East Asian History
- Discipline: Asian history
- Language: English
- Edited by: Benjamin Penny

Publication details
- Former name: Papers on Far Eastern History
- History: 1970-present
- Publisher: Australian National University
- Frequency: Biannually
- Open access: Yes

Standard abbreviations
- ISO 4: East Asian Hist.

Indexing
- ISSN: 1839-9010
- OCLC no.: 1120263121

Links
- Journal homepage; Online archive;

= East Asian History (journal) =

East Asian History is a peer-reviewed open-access academic journal published by the Australian National University. It was established in 1970 as Papers on Far Eastern History, obtaining its current title in 1991. Published by ANU's Research School of Pacific and Asian Studies, it was part of a growth in publication on Asian studies in Australia in the 1970s. Originally "founded as a forum for the publication of papers written by the faculty and students of Australian National University" affiliates of ANU continued to "represent the large majority of its contributors, although over the years there have been increasing contributions from scholars from other universities in Australia and abroad." Chinese History: A Manual included the journal as one of the main Western-language journals for research on Chinese history.

In its early years, it represented one of only a few places for work on East Asian history to be published in Australia.
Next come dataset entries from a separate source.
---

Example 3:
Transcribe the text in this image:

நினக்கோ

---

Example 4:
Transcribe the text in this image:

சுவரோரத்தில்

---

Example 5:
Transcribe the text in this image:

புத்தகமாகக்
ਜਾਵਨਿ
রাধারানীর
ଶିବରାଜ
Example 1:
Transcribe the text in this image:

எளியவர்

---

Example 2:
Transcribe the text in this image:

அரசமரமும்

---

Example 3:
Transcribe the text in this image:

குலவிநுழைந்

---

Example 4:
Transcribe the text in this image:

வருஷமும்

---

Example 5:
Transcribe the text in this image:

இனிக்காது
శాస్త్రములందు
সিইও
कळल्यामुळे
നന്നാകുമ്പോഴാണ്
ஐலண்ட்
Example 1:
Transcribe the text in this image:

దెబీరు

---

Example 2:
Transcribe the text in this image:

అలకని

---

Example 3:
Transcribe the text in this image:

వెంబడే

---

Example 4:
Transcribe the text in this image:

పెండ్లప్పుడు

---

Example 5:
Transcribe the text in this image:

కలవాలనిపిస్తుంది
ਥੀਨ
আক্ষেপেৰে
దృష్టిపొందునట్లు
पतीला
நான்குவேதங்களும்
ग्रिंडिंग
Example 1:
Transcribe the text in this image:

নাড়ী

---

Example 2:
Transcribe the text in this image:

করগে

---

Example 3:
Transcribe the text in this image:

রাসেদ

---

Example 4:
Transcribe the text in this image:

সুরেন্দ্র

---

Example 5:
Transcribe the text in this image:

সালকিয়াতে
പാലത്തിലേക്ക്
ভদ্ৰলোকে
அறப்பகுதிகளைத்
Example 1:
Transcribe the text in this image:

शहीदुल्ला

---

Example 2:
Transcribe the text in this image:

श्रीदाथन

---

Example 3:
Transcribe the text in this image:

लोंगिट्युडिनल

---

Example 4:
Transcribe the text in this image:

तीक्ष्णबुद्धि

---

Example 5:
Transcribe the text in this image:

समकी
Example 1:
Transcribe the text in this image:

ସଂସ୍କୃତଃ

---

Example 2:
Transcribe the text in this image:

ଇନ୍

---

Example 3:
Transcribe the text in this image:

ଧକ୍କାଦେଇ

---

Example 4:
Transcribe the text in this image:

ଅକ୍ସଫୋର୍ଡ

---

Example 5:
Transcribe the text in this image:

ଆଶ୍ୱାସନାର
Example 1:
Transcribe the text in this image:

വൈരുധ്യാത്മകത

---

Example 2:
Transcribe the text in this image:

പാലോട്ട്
Igor de Rachewiltz's translations of the Secret History of the Mongols were first published in serialised form in this journal and remain its most cited contribution. The journal adopted its present title after 1990, attempting "a more imaginative design and style" and longer-form article than was becoming usual in academic articles in history. The Handbook of Reference Works in Traditional Chinese Studies in 1996 deemed it "A consistently high quality journal, whose papers confirm the strength of Chinese history at A.N.U," while the Revue Bibliographique de Sinologie noted not only the scholarly value but also the original presentation and numerous illustrations of EAH under the editorship of Geremie Barmé.

It was published in print until 2008, and continued as a peer-reviewed online journal before falling dormant after 2021. In 2007, the journal reprinted the early Morrison Lectures (1932–41), which "illuminate the nature of the relationship between Australia and China in the period before the Pacific War and the Communist victory," including those of W.P. Chen, William Ah Ket, and Wu Lien-teh, which were otherwise out of print. Editors have included Barmé (1991-2007) and the present editor Benjamin Penny. Contributors have included Rafe de Crespigny, Lo Hui-min, Mark Elvin, Liu Ts'un-yan, Charles Coppel, Pierre Ryckmans (writer) and Leo Suryadinata.